Fig. 4: Slc22a17 deficiency induces iron accumulation and oxidative damage.

A Brain iron, zinc, and copper levels in WT and cKO mice by inductively coupled plasma-mass spectroscopy (ICP-MS) (n = 4). B Iron concentrations in the hippocampus and cortex (WT, n = 11, 11 for hippocampus, cortex respectively; cKO, n = 10, 9). C Brain non-heme iron levels, measured by the standard chromogen method (n = 6). D Iron, zinc, and copper in WT and cKO neurospheres (WT, n = 6, 8, 8 for Fe, Zn, and Cu, respectively; cKO, n = 7, 8, 8). E Perls’ staining in the hippocampus. Left: Scale bar, 50 μm; Right: Scale bar, 20 μm. F Left: FerroOrange and Calcein labeling in neurospheres.

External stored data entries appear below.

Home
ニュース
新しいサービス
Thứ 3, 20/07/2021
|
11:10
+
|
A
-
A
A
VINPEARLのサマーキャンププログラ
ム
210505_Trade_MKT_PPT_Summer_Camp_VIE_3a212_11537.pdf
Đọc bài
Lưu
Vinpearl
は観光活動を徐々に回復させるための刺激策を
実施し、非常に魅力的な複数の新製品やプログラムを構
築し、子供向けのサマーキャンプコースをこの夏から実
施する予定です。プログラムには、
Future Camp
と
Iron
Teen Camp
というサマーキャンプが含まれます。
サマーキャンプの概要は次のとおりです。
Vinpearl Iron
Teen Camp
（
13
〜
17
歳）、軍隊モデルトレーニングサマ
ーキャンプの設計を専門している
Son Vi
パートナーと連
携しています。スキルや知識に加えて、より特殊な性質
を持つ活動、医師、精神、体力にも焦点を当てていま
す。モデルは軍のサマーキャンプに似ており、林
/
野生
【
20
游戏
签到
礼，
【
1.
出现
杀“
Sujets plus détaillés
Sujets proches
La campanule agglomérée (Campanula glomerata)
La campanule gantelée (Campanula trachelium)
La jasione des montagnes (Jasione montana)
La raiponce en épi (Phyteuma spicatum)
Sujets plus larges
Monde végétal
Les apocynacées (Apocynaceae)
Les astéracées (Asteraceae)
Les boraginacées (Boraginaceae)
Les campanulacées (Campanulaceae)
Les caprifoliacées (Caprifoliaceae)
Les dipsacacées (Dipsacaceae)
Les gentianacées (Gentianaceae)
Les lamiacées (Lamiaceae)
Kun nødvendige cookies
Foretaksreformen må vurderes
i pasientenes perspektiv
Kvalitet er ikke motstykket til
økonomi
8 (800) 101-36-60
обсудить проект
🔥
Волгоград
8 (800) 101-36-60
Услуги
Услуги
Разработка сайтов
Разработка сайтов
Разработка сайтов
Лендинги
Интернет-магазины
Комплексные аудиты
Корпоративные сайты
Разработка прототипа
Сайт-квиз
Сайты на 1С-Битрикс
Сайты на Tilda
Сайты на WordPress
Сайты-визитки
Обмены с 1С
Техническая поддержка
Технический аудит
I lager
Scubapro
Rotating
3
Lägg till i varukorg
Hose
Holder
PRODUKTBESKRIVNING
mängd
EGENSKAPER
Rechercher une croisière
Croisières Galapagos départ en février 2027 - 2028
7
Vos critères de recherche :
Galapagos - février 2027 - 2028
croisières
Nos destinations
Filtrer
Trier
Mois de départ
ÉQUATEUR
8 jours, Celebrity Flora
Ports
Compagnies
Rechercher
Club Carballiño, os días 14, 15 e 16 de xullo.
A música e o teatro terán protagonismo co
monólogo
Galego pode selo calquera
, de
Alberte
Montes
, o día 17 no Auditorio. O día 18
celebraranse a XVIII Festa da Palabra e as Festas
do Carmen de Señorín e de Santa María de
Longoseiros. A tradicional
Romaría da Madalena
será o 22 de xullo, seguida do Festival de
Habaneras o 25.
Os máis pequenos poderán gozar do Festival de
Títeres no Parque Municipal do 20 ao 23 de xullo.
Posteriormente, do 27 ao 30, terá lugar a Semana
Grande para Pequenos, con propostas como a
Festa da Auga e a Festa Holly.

Scale bar, 20 μm. Right: Quantifications of FerroOrange and Calcein fluorescence intensity (FerroOrange, n = 14; Calcein, n = 5 neurospheres from 5 mice/group). G Flow cytometry showing elevated ROS in cKO neurospheres, rescued by DFO or NAC (WT, n = 10; cKO, n = 11; cKO-DFO, n = 4; cKO-NAC, n = 4). H Immunostaining for 8-OHdG recognizing DNA damage and quantifications (WT, n = 11; cKO, n = 9; cKO-DFO, n = 6; cKO-NAC, n = 6 neurospheres from 3 mice/group. Scale bar, 20 μm. I Malondialdehyde (MDA) levels in hippocampus (n = 4). J Annexin V/PI staining showing increased NSCs apoptosis in cKO NSCs (n = 5). K Apoptosis of cKO neurospheres rescued by DFO (n = 6). L Western blot of apoptosis-related proteins in WT and cKO hippocampus at P14. Target proteins were normalized to their respective loading controls. M Left: IF staining of cleaved Caspase3 in the DG. Scale bar, 50 μm. Right: Quantification of Casp3⁺ cells per DG (n = 4). N Left: JC-1 assay showing reduced mitochondrial membrane potential in cKO neurospheres. Scale bar, 20 μm. Right: Quantifications of red (J-aggregates) to green (monomers) ratio (n = 30 neurospheres from 3 mice/group). O TEM images of hippocampal mitochondria showing swelling and cristae disorganization in cKO. Red arrows indicate abnormal mitochondrial cristae. Scale bar, 200 nm. Statistical significance in I was determined by using Chi-square test, Bonferroni correction. Statistical significance in F, G, J, N was determined by using one-way ANOVA and Scheffe’s multiple comparisons test. Statistical significance in other panels was determined by using Student’s t-test, two-sided. Data are presented as mean ± SEM. Source data are provided as a Source Data file.